- **Quoted text**:
········
Brooke Overholt

Personal information
- Born: April 2, 2000 (age 26) St. Marys, Ontario, Canada
- Education: Cornell University; Vanderbilt University;

Sport
- Sport: Track and field
- Event: 400 metres hurdles
- University team: Vanderbilt Commodores (2022-23); Cornell Big Red (2018-22);
- Club: London Legion T.F. Alliance

Achievements and titles
- Personal best: 400 metres hurdles: 55.50 (Austin 2023);

= Brooke Overholt =

Canadian hurdler (born 2000)

Brooke Overholt (born 2 April 2000) is a Canadian track and field athlete specializing in the 400 metres hurdles. She competed collegiately for Cornell and Vanderbilt University, and represented Canada at the 2023 World Athletics Championships.

== Early life ==
Overholt was born and raised in Perth County, Ontario to parents Terry and Jody Overholt. She attended St. Michael Catholic Secondary School in Stratford, graduating in 2018.

=== Junior athletics ===
Representing St. Mike's and the London Legion, Overholt medaled at numerous OFSAA and Canadian junior championships, in the 100 and 400 m hurdles as well as the open 400 m.

In 2016, she won silver medals in the 100 m hurdles and 400 m, and a bronze in the 400 m hurdles at the Legion National Youth Track and Field Championships.
········
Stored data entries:
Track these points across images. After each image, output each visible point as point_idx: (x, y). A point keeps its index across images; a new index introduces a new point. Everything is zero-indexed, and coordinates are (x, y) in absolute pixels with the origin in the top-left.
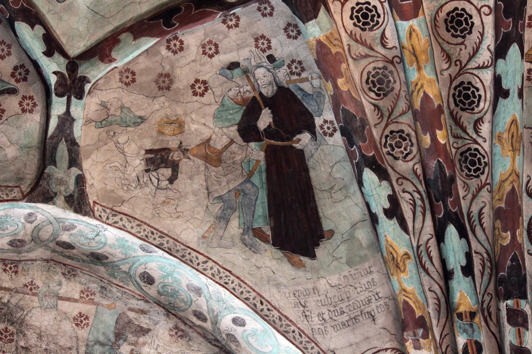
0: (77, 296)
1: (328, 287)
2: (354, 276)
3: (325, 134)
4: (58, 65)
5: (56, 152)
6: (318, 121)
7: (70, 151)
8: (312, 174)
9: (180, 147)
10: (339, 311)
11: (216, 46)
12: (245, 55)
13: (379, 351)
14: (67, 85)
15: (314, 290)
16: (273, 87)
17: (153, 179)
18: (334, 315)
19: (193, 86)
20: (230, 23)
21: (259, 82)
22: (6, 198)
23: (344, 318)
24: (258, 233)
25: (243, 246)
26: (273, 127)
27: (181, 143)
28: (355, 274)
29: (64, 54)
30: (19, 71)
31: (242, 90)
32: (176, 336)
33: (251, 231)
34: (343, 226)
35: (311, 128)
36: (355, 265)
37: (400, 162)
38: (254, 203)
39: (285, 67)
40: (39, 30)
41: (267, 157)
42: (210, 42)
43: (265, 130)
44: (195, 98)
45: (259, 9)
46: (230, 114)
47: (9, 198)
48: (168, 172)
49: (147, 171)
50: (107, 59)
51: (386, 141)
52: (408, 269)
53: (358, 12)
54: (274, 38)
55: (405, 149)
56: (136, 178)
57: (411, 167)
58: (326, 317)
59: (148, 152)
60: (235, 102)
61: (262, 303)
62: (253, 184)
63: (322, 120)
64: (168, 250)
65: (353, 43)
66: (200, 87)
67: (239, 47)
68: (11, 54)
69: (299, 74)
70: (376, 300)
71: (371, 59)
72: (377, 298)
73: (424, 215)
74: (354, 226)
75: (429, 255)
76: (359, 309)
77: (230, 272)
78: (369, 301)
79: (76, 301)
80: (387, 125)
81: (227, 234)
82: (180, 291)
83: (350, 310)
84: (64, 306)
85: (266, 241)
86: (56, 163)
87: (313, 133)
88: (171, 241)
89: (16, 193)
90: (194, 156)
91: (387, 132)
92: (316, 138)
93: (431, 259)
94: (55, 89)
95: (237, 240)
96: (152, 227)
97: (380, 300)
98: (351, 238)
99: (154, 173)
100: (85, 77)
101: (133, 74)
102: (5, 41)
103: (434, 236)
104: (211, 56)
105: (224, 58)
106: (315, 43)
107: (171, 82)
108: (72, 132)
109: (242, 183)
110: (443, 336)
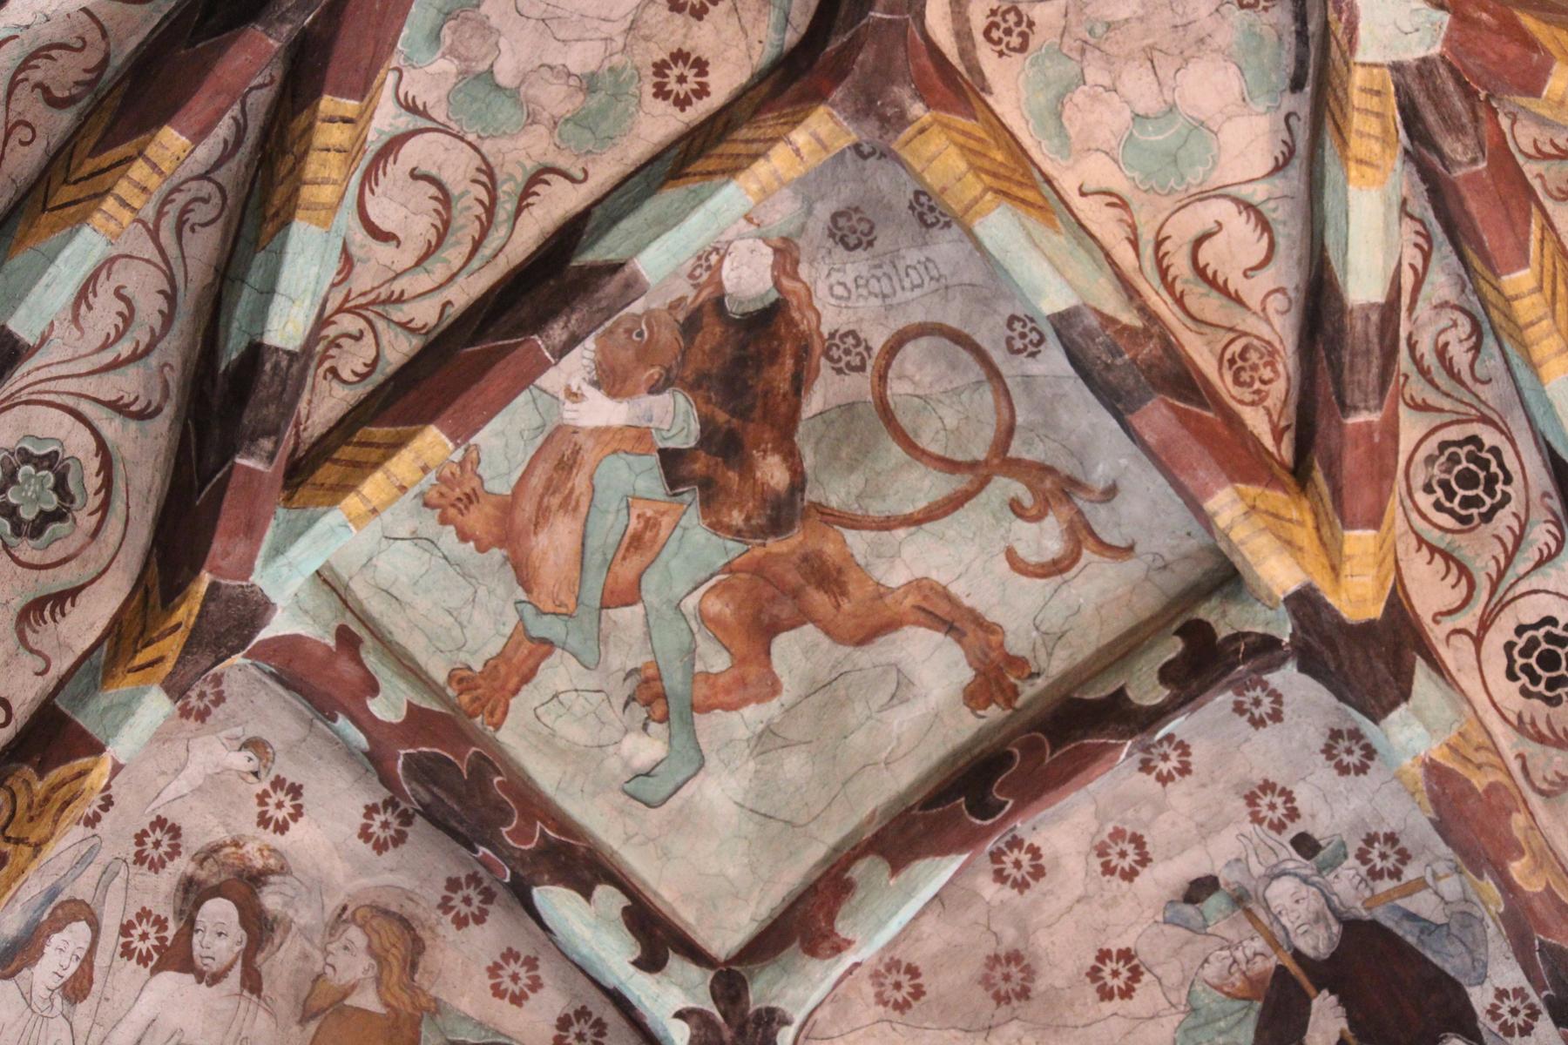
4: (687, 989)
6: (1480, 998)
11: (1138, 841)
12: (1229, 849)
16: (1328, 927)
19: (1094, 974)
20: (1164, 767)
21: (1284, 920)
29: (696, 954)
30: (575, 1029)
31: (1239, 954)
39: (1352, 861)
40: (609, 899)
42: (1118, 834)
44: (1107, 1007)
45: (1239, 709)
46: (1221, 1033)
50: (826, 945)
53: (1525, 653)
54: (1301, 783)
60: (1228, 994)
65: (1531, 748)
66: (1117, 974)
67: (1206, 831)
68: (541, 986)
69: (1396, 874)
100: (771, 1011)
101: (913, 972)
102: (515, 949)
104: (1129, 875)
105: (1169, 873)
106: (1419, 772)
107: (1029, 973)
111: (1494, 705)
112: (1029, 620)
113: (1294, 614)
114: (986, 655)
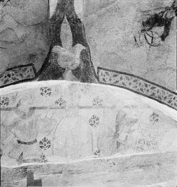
········
Write out the passage of the Brooke Overholt biography between "Achievements and titles" and "open 400 m.", inclusive.

- **Correct response**:
Achievements and titles
- Personal best: 400 metres hurdles: 55.50 (Austin 2023);

= Brooke Overholt =

Canadian hurdler (born 2000)

Brooke Overholt (born 2 April 2000) is a Canadian track and field athlete specializing in the 400 metres hurdles. She competed collegiately for Cornell and Vanderbilt University, and represented Canada at the 2023 World Athletics Championships.

== Early life ==
Overholt was born and raised in Perth County, Ontario to parents Terry and Jody Overholt. She attended St. Michael Catholic Secondary School in Stratford, graduating in 2018.

=== Junior athletics ===
Representing St. Mike's and the London Legion, Overholt medaled at numerous OFSAA and Canadian junior championships, in the 100 and 400 m hurdles as well as the open 400 m.